Why HumanEval Is Not Enough
HumanEval and MBPP test LLMs on self-contained coding problems with simple function signatures. Real software engineering involves understanding a large existing codebase, reading issue descriptions and bug reports, making targeted changes to multiple files, and passing an existing test suite you did not write. SWE-Bench (arXiv:2310.06770) by Jimenez et al. tests exactly this.
The Benchmark Construction
SWE-Bench collected 2,294 issues from 12 popular Python repositories:
- pytest, sympy, matplotlib, scikit-learn, requests, astropy, flask, pylint, django, seaborn, sphinx-gallery, xarray
For each issue, the benchmark captures:
- The GitHub issue description (bug report or feature request)
- The repository state at the time of the issue (the "broken" state)
- The gold-patch fix that was merged to resolve the issue
- The failing tests before the fix and passing tests after
The task: given the issue description and repository, produce a patch that makes the failing tests pass.
Evaluation: Pass@1 With Existing Tests
Evaluation is binary: the model's patch either causes the test suite to pass (success) or not (failure). There is no partial credit and no LLM-as-judge — real pytest determines correctness. This is a significantly harder and more objective evaluation than asking a human or LLM to judge code quality.
Score Progression Across Models
| Model / System | SWE-Bench Verified (%) | |---------------|------------------------| | GPT-4 (2023 baseline) | 1.7% | | Claude 3.5 Sonnet (2024) | 49.0% | | Agentless (open-source) | 50.8% | | Claude 3.7 Sonnet (2025) | ~70% | | Top open-source agents | ~55% |
The jump from GPT-4's 1.7% to modern agents' 50%+ illustrates how much better AI coding agents have become in just two years.
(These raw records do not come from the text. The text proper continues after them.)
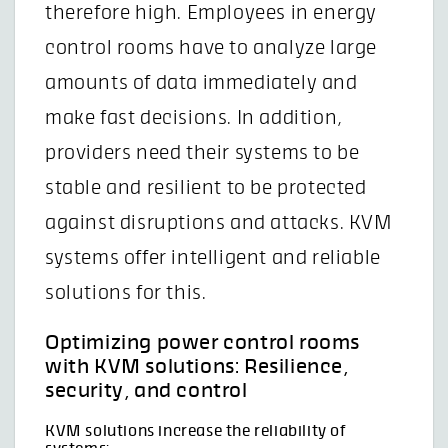
therefore high. Employees in energy
control rooms have to analyze large
amounts of data immediately and
make fast decisions. In addition,
providers need their systems to be
stable and resilient to be protected
against disruptions and attacks. KVM
systems offer intelligent and reliable
solutions for this.
Optimizing power control rooms
with KVM solutions: Resilience,
security, and control
KVM solutions increase the reliability of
# Running SWE-Bench evaluation (simplified)
git clone https://github.com/princeton-nlp/SWE-bench
cd SWE-bench
pip install -e .
# Run inference with your model/agent
python run_inference.py \
--model_name "claude-3-5-sonnet" \
--dataset_path "princeton-nlp/SWE-bench_Verified" \
--output_dir ./predictions/
# Evaluate predictions
python evaluation/harness.py \
--predictions_path ./predictions/ \
--log_dir ./logs/ \
--testbed /tmp/testbed \
--skip_existing
SWE-Bench Verified: A Cleaner Subset
The original 2,294 instances include some ambiguous or underspecified issues where even humans disagree on the correct fix. SWE-Bench Verified is a 500-instance subset that was validated by human contractors from Upwork — each issue was confirmed to be unambiguous, solvable, and correctly specified. This subset is now the primary leaderboard for fair comparison.
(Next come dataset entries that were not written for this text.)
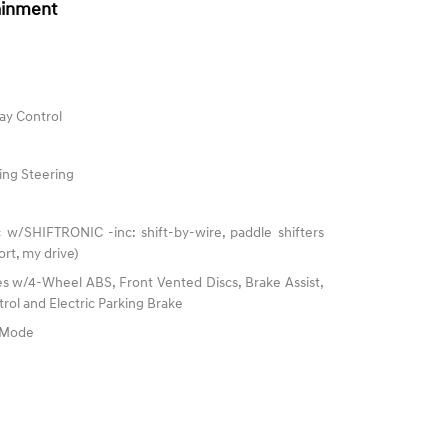
ainment
ay Control
ing Steering
 w/SHIFTRONIC -inc: shift-by-wire, paddle shifters
rt, my drive)
s w/4-Wheel ABS, Front Vented Discs, Brake Assist,
trol and Electric Parking Brake
e Mode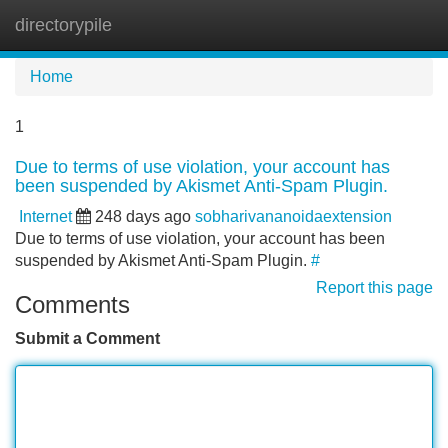
directorypile
Tog
navi
Home
1
Due to terms of use violation, your account has
been suspended by Akismet Anti-Spam Plugin.
Internet
248 days ago
sobharivananoidaextension
Due to terms of use violation, your account has been
suspended by Akismet Anti-Spam Plugin.
#
Report this page
Comments
Submit a Comment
What Good Agents Do Differently
Low-performing approaches generate patches without understanding the codebase. High-performing systems (Claude 3.7, Agentless):
- Read and understand the full repository structure first
- Identify the specific files and functions related to the issue
- Write localized targeted changes rather than large rewrites
- Run the test suite locally to verify the fix before submitting
- Handle file navigation, import resolution, and test interpretation
Why SWE-Bench Matters for AI Coding Tools
SWE-Bench scores correlate strongly with real-world usefulness for AI coding assistants. A model that solves 50% of SWE-Bench instances can meaningfully help with production bugs and feature requests. The benchmark has become the de facto standard for evaluating AI software engineering capability.